By Holley's description, it sounds similar to GQ's partnership with Nordstrom, or Refinery29's "Shops" section. The latter lets readers browse and make purchases from multiple retailers directly on the site. Shoppers pay a flat $5.95 shipping fee if their orders amount to $75 or more; inventory, shipping and returns are handled separately by the vendor.
Why Magazines Needs to Look Beyond Traditional Advertising
As a whole, the magazine industry has embraced tablets. The vast majority of magazines at Conde Nast and Time Inc. are now available as digital editions, as are all of Hearst's. Yet, as L2 pointed out in its latest annual magazine study, "Despite the industry's enthusiasm, monetizing digital editions at scale is not yet a reality." Cumulative subscriptions to digital editions numbered only 3.1 million in the second half of 2011 -- less than 1% of total of print circulation.
Nor is the opportunity necessarily very large. According to analytics firm Distimo, iPad owners only spent an aggregate of about $70,000 per day on magazine and newspaper apps purchased through Apple's Newsstand in March. By comparison, the top 100 print magazines in 2011 brought in daily circulation revenue of $1.75 million.

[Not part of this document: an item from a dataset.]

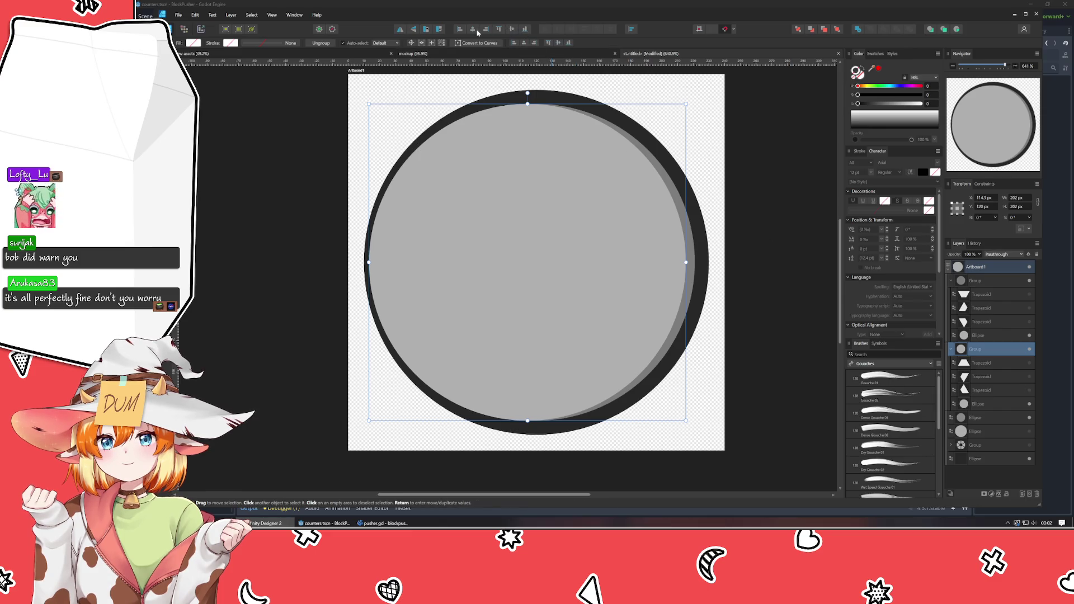
{"action": "left_click", "coordinate": [473, 30]}
- Show all six trapezoid wedges again to reveal the spokes
{"action": "left_click", "coordinate": [1029, 321]}
{"action": "left_click", "coordinate": [1029, 307]}
{"action": "left_click", "coordinate": [1029, 294]}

"Magazines have struggled to adopt business models beyond traditional advertising. This has led to an understandable fixation with tablets, which foot well to existing sales models and content format," L2 wrote.
Given Lucky's latest ad numbers -- ad pages for its September issue fell 26% from last year to 136 pages, while other Conde Nast titles Vogue and Allure were up 13% and 14% respectively -- it makes sense that Lucky would (and needs to) be among the first to explore beyond traditional advertising models for its digital properties.
Lucky is available in the Newsstand for $3.99 per issue, $1.99 per month or $14.99 per year. Print subscribers can access the digital edition for free by entering their credentials.
Architectural Digest, another Conde Nast publication, is also launching on the iPad, Kindle Fire and Nook Tuesday. Individual copies cost $5.99. One-month subscriptions are available for $2.99, and one-year subscriptions are available for $29.99. As with all other Conde Nast publications, the digital edition is available for free to print subscribers.